Combustion, cofiring and emissions characteristics of torrefied biomass in a drop tube reactor

Abstract

The study investigates cofiring characteristics of torrefied biomass fuels at 50% thermal shares with coals and 100% combustion cases. Experiments were carried out in a 20 kW, electrically heated, drop-tube reactor. Fuels used include a range of torrefied biomass fuels, non-thermally treated white wood pellets, a high volatile bituminous coal and a lignite coal. The reactor was maintained at 1200 °C while the overall stoichiometric ratio was kept constant at 1.15 for all combustion cases. Measurements were performed to evaluate combustion reactivity, emissions and burn-out.Torrefied biomass fuels in comparison to non-thermally treated wood contain a lower amount of volatiles.

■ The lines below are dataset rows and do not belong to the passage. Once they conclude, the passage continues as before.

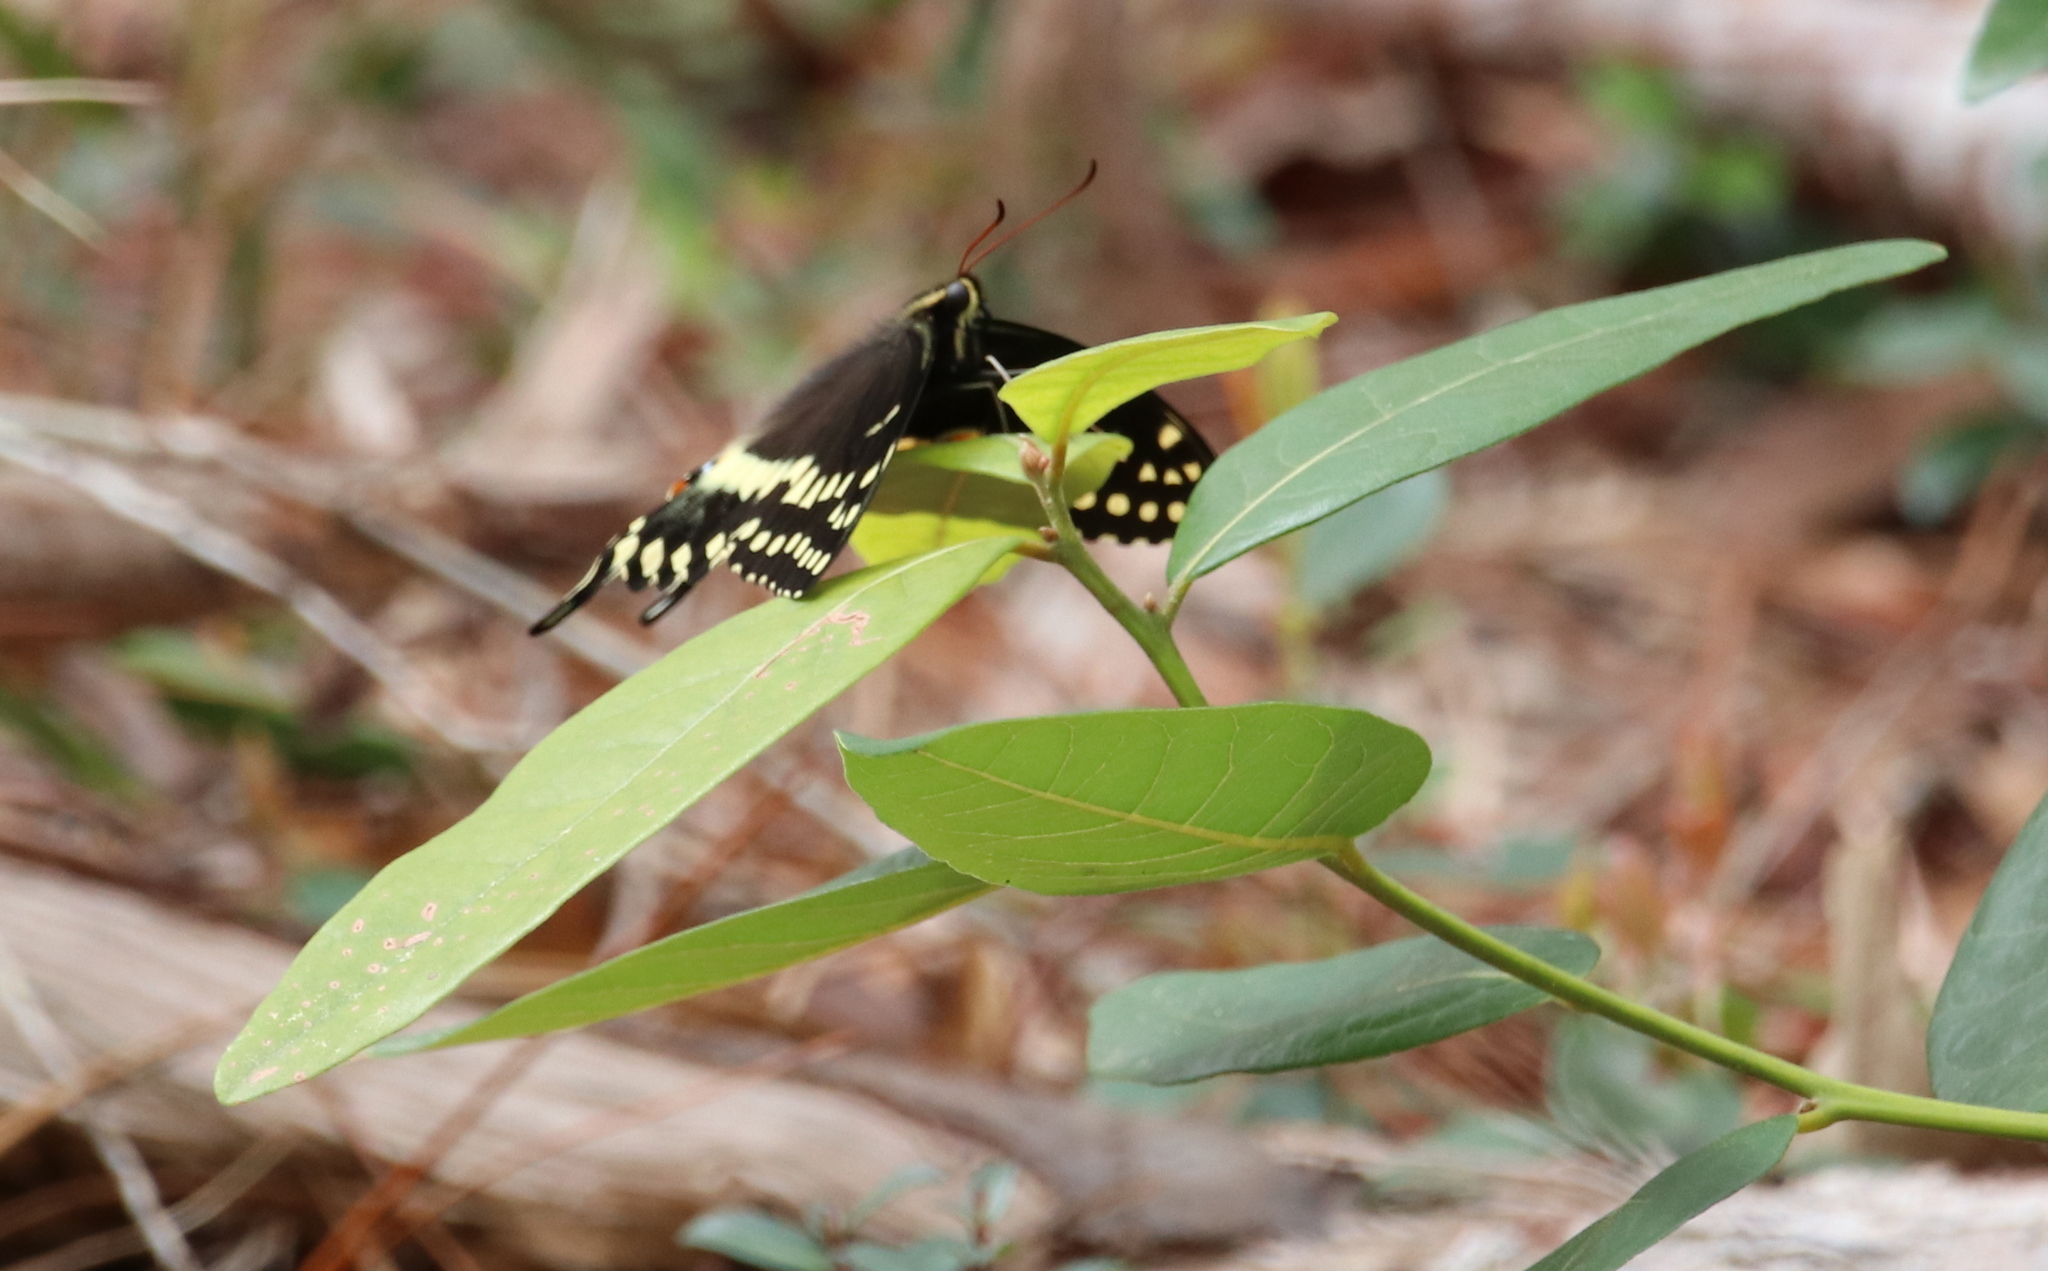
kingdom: Animalia
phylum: Arthropoda
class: Insecta
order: Lepidoptera
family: Papilionidae
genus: Papilio
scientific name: Papilio palamedes
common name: Palamedes swallowtail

For the tests performed at a similar particle size distribution, the reduced volatile content did not impact combustion reactivity significantly. Delay in combustion was only observed for test fuel with a lower amount of fine particles. The particle size distribution of the pulverised grinds therefore impacts combustion reactivity more.Sulphur and nitrogen contents of woody biomass fuels are low. Blending woody biomass with coal lowers the emissions of SO2 mainly as a result of dilution. NOX emissions have a more complex dependency on the nitrogen content. Factors such as volatile content of the fuels, fuel type, furnace and burner configurations also impact the final NOX emissions. In comparison to unstaged combustion, the nitrogen conversion to NOX declined from 34% to 9% for air-staged co-combustion of torrefied biomass and hard coal. For the air-staged mono-combustion cases, nitrogen conversion to NOX declined from between 42% and 48% to about 10%–14%.